Le altre monarchie del Golfo, eccetto l’Oman, forniscono aerei mentre l’Egitto, pur dichiarando la sua adesione, non ha ancora partecipato attivamente agli attacchi.
“É una guerra per proteggere la popolazione dello Yemen e il suo governo legittimo contro un gruppo sostenuto dall’Iran e da Hezbollah” ha dichiarato l’ambasciatore saudita negli Usa. Dunque, un intervento per tutelare gli interessi di Riyadh nei confronti del suo rivale storico, l’Iran. Interessi a rischio dopo che sull’impatto delle rivoluzioni tunisina ed egiziana, nel 2011 le masse avevano rovesciato Saleh, dittatore fedele alleato della monarchia wahabita.
I ribelli Houthi, con la loro propaganda antiimperialista e contro la povertà endemica nel paese si sono fatti largo in maniera piuttosto facile in mezzo alla corruzione dilagante portata avanti anche dal nuovo presidente, Hadi. La conquista della capitale Sana’a e la minaccia della presa di Aden, porto strategico per l’accesso al canale di Suez, era decisamente troppo. Tuttavia pensare che solo attraverso i bombardamenti aerei si potranno fermare i ribelli è una pia illusione. La necessità di un intevento di terra si imporrà, provocando ulteriori escalation del conflitto.
Quello che vediamo nella regione è un cambiamento epocale dei rapporti di forza e addirittura dei confini dei paesi stessi. La ragione fondamentale è il declino della forza dell’imperialismo Usa, che paga con gli interessi la sconfitta della sua politica interventista.
Il fallimento di Washington
La mappa del conflitto in Yemen (aggiornata a fine marzo 2015)
Gli equilibri nella regione sono stati infatti stravolti dall’intervento Usa in Iraq. La distruzione dello stato centrale e la divisione de facto in tre parti del paese ha rafforzato oggettivamente l’Iran, che si sentiva finalmente libero di intervenire nella regione.
Tuttavia, la Repubblica islamica non è stata l’unica a disporre di maggiori margini di manovra successivamente al ritiro degli Stati uniti. In ogni epoca storica, quando gli imperi si avviano verso il crepuscolo sono i vassalli che guidano le forze centrifughe della loro stessa disintegrazione.
L’avanzata dello stato islamico, scissione di Al qaeda, sostenuto per anni dai sauditi, ha avuto un effetto destabilizzante, cambiando i confini di Siria e Iraq. Ha costretto Washington a ripensare almeno parzialmente, ad alleanze e strategie. I nemici di un tempo ora non lo sono più. Di qui la tregua, nei fatti, con la Siria e l’accordo sul nucleare con l’Iran.

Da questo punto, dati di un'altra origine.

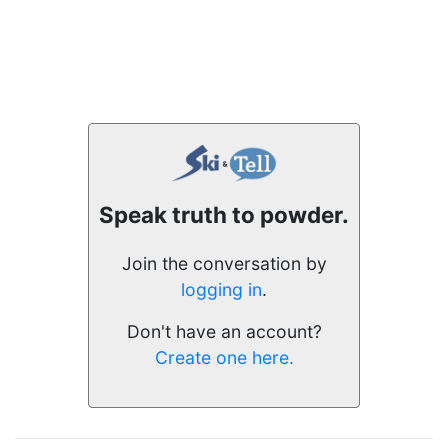
Speak truth to powder.
Join the conversation by
logging in
.
Don't have an account?
Create one here.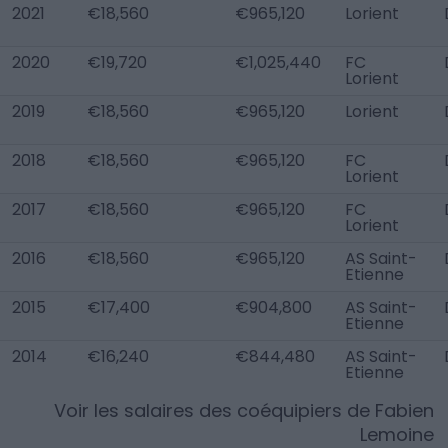
2021
€18,560
€965,120
Lorient
2020
€19,720
€1,025,440
FC
Lorient
2019
€18,560
€965,120
Lorient
2018
€18,560
€965,120
FC
Lorient
2017
€18,560
€965,120
FC
Lorient
2016
€18,560
€965,120
AS Saint-
Etienne
2015
€17,400
€904,800
AS Saint-
Etienne
2014
€16,240
€844,480
AS Saint-
Etienne
Voir les salaires des coéquipiers de
Fabien
Lemoine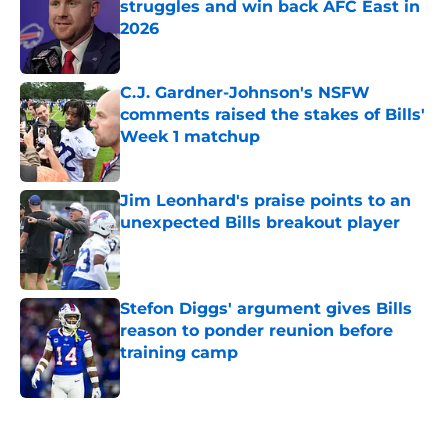
struggles and win back AFC East in
2026
Published by on Invalid Date
C.J. Gardner-Johnson's NSFW
comments raised the stakes of Bills'
Week 1 matchup
Published by on Invalid Date
Jim Leonhard's praise points to an
unexpected Bills breakout player
Published by on Invalid Date
Stefon Diggs' argument gives Bills
reason to ponder reunion before
training camp
Published by on Invalid Date
5 related articles loaded
Home
/
Buffalo Bills News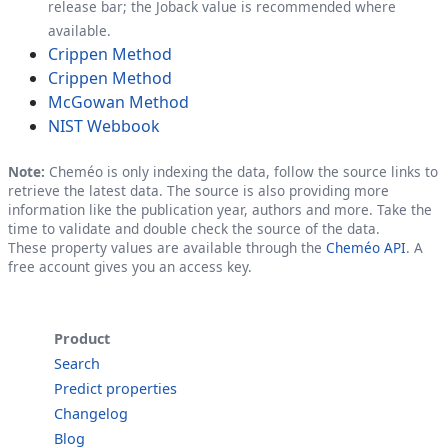
release bar; the Joback value is recommended where
available.
Crippen Method
Crippen Method
McGowan Method
NIST Webbook
Note:
Cheméo is only indexing the data, follow the source links to
retrieve the latest data. The source is also providing more
information like the publication year, authors and more. Take the
time to validate and double check the source of the data.
These property values are available through the
Cheméo API
. A
free account gives you an access key.
Product
Search
Predict properties
Changelog
Blog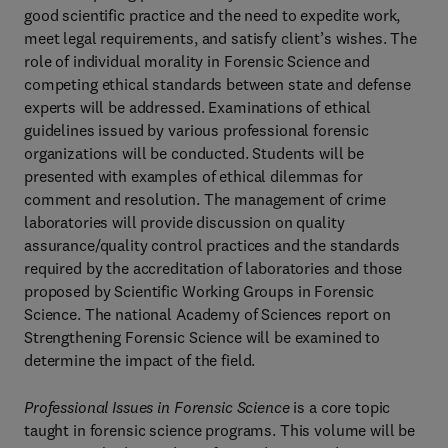
good scientific practice and the need to expedite work,
meet legal requirements, and satisfy client’s wishes. The
role of individual morality in Forensic Science and
competing ethical standards between state and defense
experts will be addressed. Examinations of ethical
guidelines issued by various professional forensic
organizations will be conducted. Students will be
presented with examples of ethical dilemmas for
comment and resolution. The management of crime
laboratories will provide discussion on quality
assurance/quality control practices and the standards
required by the accreditation of laboratories and those
proposed by Scientific Working Groups in Forensic
Science. The national Academy of Sciences report on
Strengthening Forensic Science will be examined to
determine the impact of the field.
Professional Issues in Forensic Science
is a core topic
taught in forensic science programs. This volume will be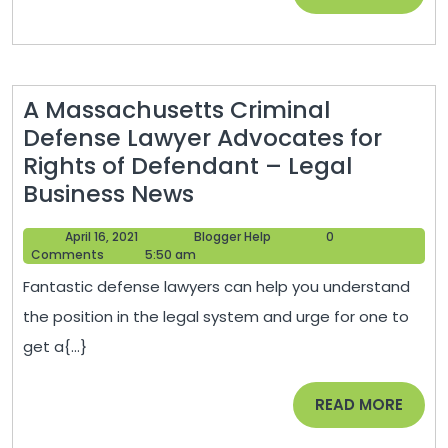
–
MORE
Quinn
Direct
Insurance
A Massachusetts Criminal
Defense Lawyer Advocates for
Rights of Defendant – Legal
A
Business News
Massachusetts
April
Blogger
April 16, 2021
Blogger Help
0
Criminal
16,
Help
Comments
5:50 am
Defense
2021
Fantastic defense lawyers can help you understand
Lawyer
the position in the legal system and urge for one to
Advocates
get a{...}
for
Rights
READ
READ MORE
of
MORE
Defendant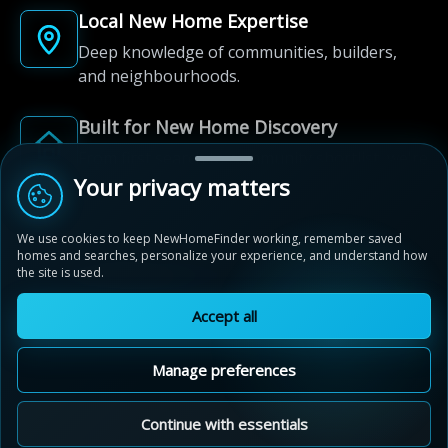
Local New Home Expertise
Deep knowledge of communities, builders,
and neighbourhoods.
Built for New Home Discovery
From first search to community shortlist, we're
here for every step of the way.
Your privacy matters
We use cookies to keep NewHomeFinder working, remember saved
homes and searches, personalize your experience, and understand how
the site is used.
Accept all
© 2012-2026 NewHomeFinder.ca.
All Rights Reserved.
Manage preferences
Terms of Use
Privacy Policy
Cookie Policy
Sitemap
MAP VIEW
Contact Us
Cookie Preferences
Continue with essentials
Sunset Ridge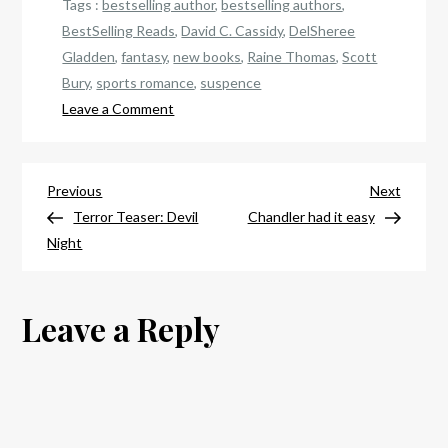
Tags :
bestselling author
,
bestselling authors
,
BestSelling Reads
,
David C. Cassidy
,
DelSheree
Gladden
,
fantasy
,
new books
,
Raine Thomas
,
Scott
Bury
,
sports romance
,
suspence
on
Leave a Comment
Your
best
Post
gift
Previous
Next
Previous
Next
choices
Post
Post
Terror Teaser: Devil
Chandler had it easy
navigation
Night
Leave a Reply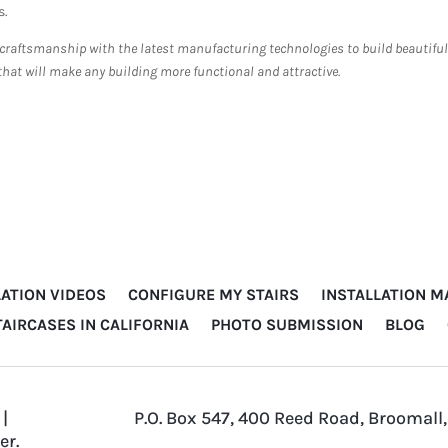
s.
 craftsmanship with the latest manufacturing technologies to build beautiful
that will make any building more functional and attractive.
LATION VIDEOS
CONFIGURE MY STAIRS
INSTALLATION 
TAIRCASES IN CALIFORNIA
PHOTO SUBMISSION
BLOG
|
P.O. Box 547, 400 Reed Road, Broomall,
er
.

Un accordo perseguito per anni, da siglare entro il 30 giugno, ma che sarebbe illusiorio pensare che rappresenti una speranza per la pace. L’Iran deve ridurre il suo programma di sviluppo nucleare, ma le potenze che dispongono realmente delle armi nucleari, come Israele e Pakistan, non vi rinunceranno. Che poi l’occidente rimuova le sanzioni contro l’Iran è tutto da verificare.
Le pressioni di Israele e dei Sauditi si faranno sentire pesantemente su Obama.
Arabia saudita ed Iran
Il ruolo sempre più indipendente di Israele e Arabia saudita ha basi oggettive. Israele non dipende più come un tempo dagli aiuti Usa, che rispetto al 20-30% dei primi anni duemila, nel 2014 sono scesi al 2% del Pil israeliano (fonte: the guardian.com). La classe dominante israeliana non può tollerare un rafforzamento del suo nemico principale nella regione e per contrastarlo non disdegna la cooperazione con Al Nusra in Siria contro Hezbollah. Inoltre usa l’Iran come spauracchio a fini di propaganda interna: la recente affermazione elettorale di Netanyahu, che ha messo al centro la questione della sicurezza nella sua campagna, ne è una riprova.
L’Arabia saudita fino all’inizio degli anni novanta era il principale esportatore di petrolio negli Stati uniti. Ora non è più così: gli Usa sono diventati concorrenti diretti. La conseguenza non è solo una minaccia ai profitti sauditi ma anche al loro ruolo politico sulla scena mondiale. La risposta di Riyadh è economica, con la guerra al ribasso del prezzo del petrolio e anche militare come vediamo nell’ultimo periodo.
Anche in Turchia ed Egitto i rispettivi governi hanno aspirazioni da potenza regionale. Al Sisi è pienamente coinvolto nella crisi libica e considera la Cirenaica come un estensione naturale del territoriio egiziano. Erdogan non può tollerare qualsiasi ipotesi di maggiore autonomia o addirittura di indipendenza della nazione curda e per impedirle non esita un appoggio indiretto allo stato islamico, facendo transitare armi e uomini dal suo territorio.
Questa situazione di conflitto permanente e totale, che sembra sempre più assumere i contorni del “tutti contro tutti” in cui alleanze e schieramenti cambiano rapidamente, non deve farci dimenticare i processi fondamentali che stanno alla radice. Tutti i paesi della regione sono in una situazione di crisi il cui detonatore sono state le rivoluzioni e i movimenti di massa del 2011: in poche parole dall’irruzione della lotta di classe. Rivoluzioni che hanno rovesciato dittature decennali, come quelle di Mubarak, Ben Alì e Saleh e hanno fatto tremare tutti i governi della regione.
A una minaccia concreta per la propria stessa esistenza le classi dominanti hanno risposto con il sangue, il terrore e la guerra civile. Un vera e propria discesa negli inferi della barbarie che non ha risolto nulla, anzi. I rapporti politici, sociali ed economici sono stati esacerbati e portati al limite estremo.
Nei paesi chiave dell’area, come la Turchia, l’Egitto, l’Iran e Israele la situazione è di polarizzazione estrema; la clase operaia è stata temporaneamente stordita e piegata ma nient’affatto spezzata. I rivoluzionari devono prepararsi a una nuova esplosione delle lotte, che stavolta non dovranno avere solo l’obiettivo del rovesciamento di un dittatore, ma dell’intero sistema.